Remote indigenous communities refuse to be vaccinated because they ‘don’t believe Covid is real’ or are deterred by propaganda from ‘fringe Christian groups’
- Covid vaccination rates below 20 percent in many remote indigenous areas
- SA Health deputy director Don Frater says misinformation is the cause
- Fringe Christian groups and hoax claims common in indigenous settlements
Fears of Covid-19 are driving ‘incredibly low’ vaccination rates in some Aboriginal communities in South Australia, health officials admit.
The rate of full vaccination for Indigenous peoples is only 16 percent in parts of SA, including northern Adelaide.
Outback SA, western Adelaide, the Barossa, Yorke and Mid-North and the southeastern part of the state are all below 20 percent, according to federal data.
SA Health Deputy Director Don Frater says misinformation is hampering rollout for Aboriginal communities and better communication is needed.
Fears of Covid-19 drive ‘incredibly low’ vaccination rates of less than 20 percent in some Aboriginal communities in South Australia, health officials admit
“We’ve had some communities tell us that Covid doesn’t exist and, needless to say, our vaccination rate there is incredibly low,” he told a parliamentary committee on Thursday.
“What we’ve been working on is sending personnel, Aboriginal personnel, to those communities for a few weeks before we plan to start vaccinating again and talk to people and build awareness, build support for it.
“Where we’ve done that, we’ve had better results in terms of vaccination.”
Mr Frater said vaccination coverage in the northern suburbs of Adelaide was of particular concern, adding that the AstraZeneca vaccine was not preferred for the rollout.
“We just need to engage them in a way that’s culturally appropriate so that they feel comfortable coming forward and talking about a very sensitive issue,” he said.
“And we give them all Pfizer.
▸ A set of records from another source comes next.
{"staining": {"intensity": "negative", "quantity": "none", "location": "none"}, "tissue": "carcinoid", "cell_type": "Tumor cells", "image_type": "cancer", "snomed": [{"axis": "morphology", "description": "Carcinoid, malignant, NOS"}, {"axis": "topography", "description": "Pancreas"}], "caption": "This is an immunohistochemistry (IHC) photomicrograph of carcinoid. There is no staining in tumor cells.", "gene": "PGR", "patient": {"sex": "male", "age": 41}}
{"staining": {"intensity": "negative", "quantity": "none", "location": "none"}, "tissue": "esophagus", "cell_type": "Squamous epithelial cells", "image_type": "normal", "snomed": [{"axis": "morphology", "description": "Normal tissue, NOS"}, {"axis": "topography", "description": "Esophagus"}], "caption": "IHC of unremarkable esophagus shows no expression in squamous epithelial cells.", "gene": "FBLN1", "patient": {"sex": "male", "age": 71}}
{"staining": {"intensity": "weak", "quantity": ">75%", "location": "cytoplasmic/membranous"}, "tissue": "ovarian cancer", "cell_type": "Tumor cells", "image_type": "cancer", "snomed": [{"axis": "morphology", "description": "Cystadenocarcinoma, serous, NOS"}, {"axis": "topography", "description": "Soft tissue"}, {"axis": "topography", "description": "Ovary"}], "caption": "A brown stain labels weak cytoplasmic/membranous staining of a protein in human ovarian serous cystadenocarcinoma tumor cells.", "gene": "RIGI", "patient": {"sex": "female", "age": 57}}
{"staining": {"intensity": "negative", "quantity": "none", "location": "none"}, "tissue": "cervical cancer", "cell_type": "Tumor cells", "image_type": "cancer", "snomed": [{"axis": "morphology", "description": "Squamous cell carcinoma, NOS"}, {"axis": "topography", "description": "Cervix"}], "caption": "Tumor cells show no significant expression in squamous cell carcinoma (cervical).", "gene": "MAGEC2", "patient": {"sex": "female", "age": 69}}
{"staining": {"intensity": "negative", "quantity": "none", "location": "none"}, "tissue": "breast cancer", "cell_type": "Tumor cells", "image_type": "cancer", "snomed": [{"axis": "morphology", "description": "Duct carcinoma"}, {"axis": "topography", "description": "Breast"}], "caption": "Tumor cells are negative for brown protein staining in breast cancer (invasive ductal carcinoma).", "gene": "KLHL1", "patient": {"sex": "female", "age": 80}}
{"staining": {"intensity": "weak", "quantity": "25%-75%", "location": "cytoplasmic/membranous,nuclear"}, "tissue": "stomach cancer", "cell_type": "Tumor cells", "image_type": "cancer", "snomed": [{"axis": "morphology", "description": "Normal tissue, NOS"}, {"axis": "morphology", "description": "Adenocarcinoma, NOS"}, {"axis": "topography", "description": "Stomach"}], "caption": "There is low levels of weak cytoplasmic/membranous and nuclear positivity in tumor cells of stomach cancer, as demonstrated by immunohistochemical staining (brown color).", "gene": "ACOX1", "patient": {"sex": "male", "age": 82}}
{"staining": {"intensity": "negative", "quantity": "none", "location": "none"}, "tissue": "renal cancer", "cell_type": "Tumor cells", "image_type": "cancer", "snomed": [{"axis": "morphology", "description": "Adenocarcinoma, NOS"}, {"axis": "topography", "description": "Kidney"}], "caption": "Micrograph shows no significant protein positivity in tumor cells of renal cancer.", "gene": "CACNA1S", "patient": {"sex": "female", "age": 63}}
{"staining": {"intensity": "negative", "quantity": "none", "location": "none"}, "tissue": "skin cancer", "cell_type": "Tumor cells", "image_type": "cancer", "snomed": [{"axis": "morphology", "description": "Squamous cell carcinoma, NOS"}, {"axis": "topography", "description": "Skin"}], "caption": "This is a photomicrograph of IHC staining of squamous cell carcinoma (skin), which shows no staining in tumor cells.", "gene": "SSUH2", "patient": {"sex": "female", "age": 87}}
We ignore any Commonwealth restrictions on it. We give them Pfizer because we want them to be vaccinated with the double dose within three weeks.’
Vaccination coverage in Adelaide’s northern suburbs was of particular concern, adding that the AstraZeneca vaccine was not preferred for the rollout
Other states, including Western Australia, have also reported fear mongering in remote communities, including from fringe Christian groups, due to their own low Indigenous vaccination rates.
There are concerns that skepticism within some culturally and linguistically diverse (CALD) communities is creating a divide between wealthier and poorer suburbs in SA.
“We have no problem getting people in Unley and Burnside to come to Wayville and get vaccinated, and our communication is very easy to get those people in,” said Mr. Frater.
“We need to change our communication and approach to reflect the concerns and needs of the CALD community and Aboriginal communities in those areas.”